Alors, nous avons cherché. Nous avons cherché à remonter chacun des bruits qui circulaient sur les réseaux sociaux. Nous avons passé des coups de fil, contacté des responsables associatifs et des acteurs de terrain à Aulnay-sous-Bois, à Montfermeil, à Clichy-sous-Bois, à Colombes. Nous avons tenté de trouver un témoin direct, un parent concerné. Nous avons contacté les commissariats des villes citées. Nous avons pris contact avec des gens qui relayaient ces informations pour tenter d’en remonter le fil (et la source).

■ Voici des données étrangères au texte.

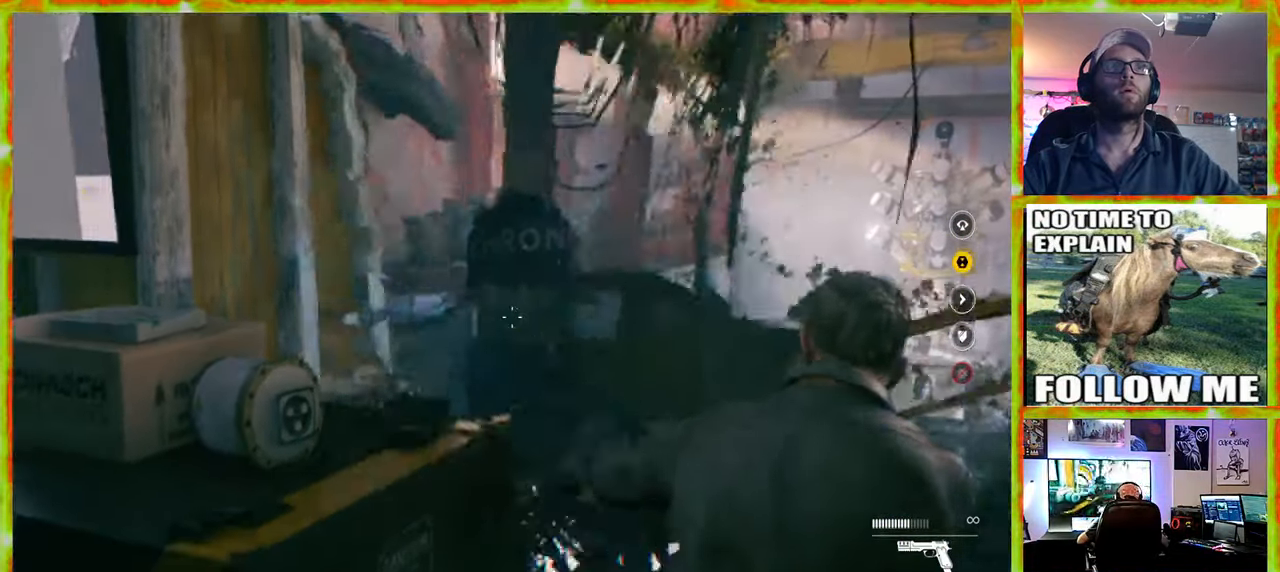
{"keys": ["s"], "mouse": [], "events": []}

Mais nous n’avons rien trouvé. Pas une plainte à recenser, par exemple. Celle relayée sur Twitter serait l’oeuvre d’un habitant de Garges-lès-Gonesse au sujet d’un enfant scolarisé à Dugny, mais qui aurait porté plainte à Aulnay-sous-Bois avec le tampon du commissariat de Sevran. Impossible d’authentifier le procès-verbal. Nous tenions des proches d’une fille qui avait dit avoir évité de justesse un rapt. Au fil des discussions, nous nous rendons compte que la fille a paniqué, dans une rue bondée, face à une camionnette blanche arrêtée non loin d’elle ; mais que cela tenait plus de la réaction apeurée que du véritable témoignage. Nous n’avons recensé aucun enfant enlevé, non plus. Est-ce à dire que les soi-disant kidnappeurs qui arpentent la région parisienne n’ont réussi aucun enlèvement ? Ou que les parents concernés n’ont ni déposé plainte, ni diffusé sur les réseaux sociaux un appel pour retrouver leur bambin ?

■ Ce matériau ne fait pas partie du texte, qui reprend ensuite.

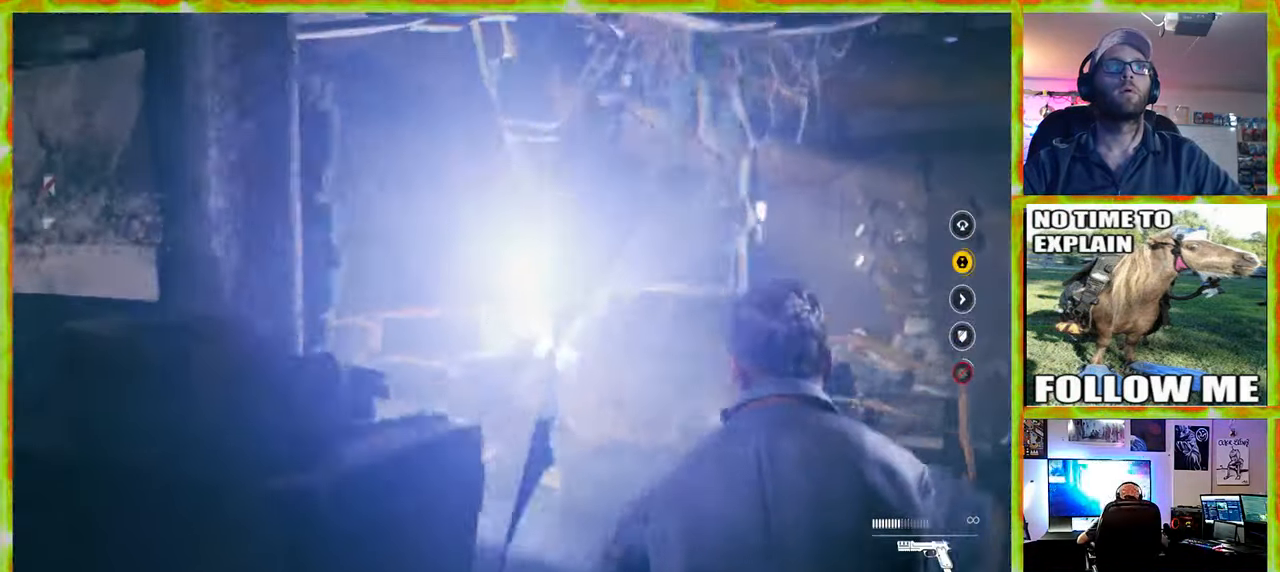
{"keys": ["s"], "mouse": [], "events": []}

Difficile à croire. Pas suffisant, toutefois, pour dissiper la rumeur, pour convaincre que, non, faute de preuves, rien ne permet de dire qu’il y a des kidnappeurs d’enfants qui circulent dans des camionnettes blanches en ce moment. Au contraire, tout indique que cette rumeur est entièrement factice. Il est utile de signaler, d’ailleurs, que la camionnette blanche est devenue rouge ou orange à la faveur de la semaine.

Alors, certains ont franchi le pas de la violence la plus crasse. Ils ont constitué, à Clichy, Montfermeil ou ailleurs, de véritables expéditions punitives pour traquer les camionnettes blanches et les Roms, indifféremment pour les deux. Des campements et des véhicules ont été brûlés, des hommes et des femmes agressés, des enfants traumatisés. Nombreux sont ceux qui ont quitté les camps de Seine-Saint-Denis, craignant pour leur vie.

C’est, dans l’esprit de ces hommes et de ces femmes, une noble cause qui méritait cela. La lutte d’habitants pour préserver leur territoire et leurs enfants, d’aujourd’hui ou de demain. C’est l’histoire de la Marseillaise, finalement, façon « Ils viennent jusque dans vos bras / Egorger vos fils, vos compagnes ». Alors, certains ont assumé l’hymne national jusqu’au bout. « Aux armes citoyens ! Formez vos bataillons ! » Oubliant qu’ils s’en prenaient là à une communauté déjà largement marginalisée et stigmatisée, à des femmes, à des enfants, sur la simple base de rumeurs non-vérifiées. Nos quartiers ont une force collective admirable, capable de soulever des montagnes. A condition qu’elle ne soit pas utilisée au service d’un racisme nauséabond.